*STATED GOAL A:* Duplicate part of the dataset entries without changes. Begin at the line that has "country: Cuba" and stop after the final line of the dataset entries.

───── PROVIDED PASSAGE

After the death last week of 116-year-old Susannah Mushatt-Jones, a 113-year-old Jewish lady named Goldie Michelson became the oldest living person in the United States.

Goldie (neé Corash), as most who know her call her, is in great shape for her age, but she’s a little hard of hearing these days. So, Renee Minsky, 84, spoke with JTA by phone about her mother’s extraordinary life — which has involved Jewish volunteer work, theater and a lot of chocolate. Here are some of the aspects that stand out.

1. She’s lived in Worcester, Massachusetts, for over a century

Born to Reform Jewish parents in Russia in 1902, Goldie immigrated to the U.S. at age 2. Apart from her time as an infant in Russia and a stint as an undergrad at Pembroke College — a women’s college in Providence, Rhode Island, that merged into Brown University in 1971 — Michelson has lived her entire life in her adopted hometown.

2. There’s a theater named after her at Clark University

Goldie has a lifelong passion for theater, which she taught to Hebrew school students at Worcester’s Temple Emanuel (now Temple Emanuel Sinai), Jewish senior citizens and others for decades. She still has a small theater in the basement of her home, complete with a stage, footlights and a dressing room, which doubles as a laundry room. When Goldie left generous funding for future renovations to the local theater at Clark University in her will, the school naturally renamed it the Michelson Theater.

──────────
───── EXERCISE DATA

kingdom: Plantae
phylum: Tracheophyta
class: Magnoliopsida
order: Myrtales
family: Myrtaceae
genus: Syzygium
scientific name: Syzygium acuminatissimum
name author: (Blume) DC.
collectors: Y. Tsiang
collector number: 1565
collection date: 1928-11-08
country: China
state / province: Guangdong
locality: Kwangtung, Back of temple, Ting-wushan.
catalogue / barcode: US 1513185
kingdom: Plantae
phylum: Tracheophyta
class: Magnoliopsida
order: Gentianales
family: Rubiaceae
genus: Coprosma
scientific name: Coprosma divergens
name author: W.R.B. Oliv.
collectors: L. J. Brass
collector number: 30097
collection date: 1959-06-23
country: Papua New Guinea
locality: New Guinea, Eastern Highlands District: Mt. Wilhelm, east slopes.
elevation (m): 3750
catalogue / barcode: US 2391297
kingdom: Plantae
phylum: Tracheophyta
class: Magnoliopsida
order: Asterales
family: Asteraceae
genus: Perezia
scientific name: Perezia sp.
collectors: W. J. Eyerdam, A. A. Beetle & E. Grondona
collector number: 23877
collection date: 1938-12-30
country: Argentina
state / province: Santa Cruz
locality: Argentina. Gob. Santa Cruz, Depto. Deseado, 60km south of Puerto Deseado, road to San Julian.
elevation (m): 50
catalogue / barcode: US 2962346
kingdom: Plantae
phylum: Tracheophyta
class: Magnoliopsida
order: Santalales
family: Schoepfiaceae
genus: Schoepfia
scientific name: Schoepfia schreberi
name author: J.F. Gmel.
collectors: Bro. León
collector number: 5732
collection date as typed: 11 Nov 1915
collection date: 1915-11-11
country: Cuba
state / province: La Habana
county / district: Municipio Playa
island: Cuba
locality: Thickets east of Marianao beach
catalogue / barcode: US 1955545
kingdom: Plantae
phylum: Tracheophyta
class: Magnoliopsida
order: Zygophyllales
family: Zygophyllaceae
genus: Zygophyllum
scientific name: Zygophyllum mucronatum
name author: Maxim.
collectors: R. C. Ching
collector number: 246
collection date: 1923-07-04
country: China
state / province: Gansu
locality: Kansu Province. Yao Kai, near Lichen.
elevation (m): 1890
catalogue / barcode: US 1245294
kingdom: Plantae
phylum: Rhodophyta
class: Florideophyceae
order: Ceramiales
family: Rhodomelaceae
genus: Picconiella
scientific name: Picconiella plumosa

──────────

*STATED GOAL B:* According to the article about Goldie Michelson, why did her daughter Renee Minsky speak with JTA instead of Goldie herself?

*FULL RESPONSE A:*
country: Cuba
state / province: La Habana
county / district: Municipio Playa
island: Cuba
locality: Thickets east of Marianao beach
catalogue / barcode: US 1955545
kingdom: Plantae
phylum: Tracheophyta
class: Magnoliopsida
order: Zygophyllales
family: Zygophyllaceae
genus: Zygophyllum
scientific name: Zygophyllum mucronatum
name author: Maxim.
collectors: R. C. Ching
collector number: 246
collection date: 1923-07-04
country: China
state / province: Gansu
locality: Kansu Province. Yao Kai, near Lichen.
elevation (m): 1890
catalogue / barcode: US 1245294
kingdom: Plantae
phylum: Rhodophyta
class: Florideophyceae
order: Ceramiales
family: Rhodomelaceae
genus: Picconiella
scientific name: Picconiella plumosa

*FULL RESPONSE B:* Goldie is a little hard of hearing these days, so her 84-year-old daughter, Renee Minsky, spoke with JTA by phone about her life.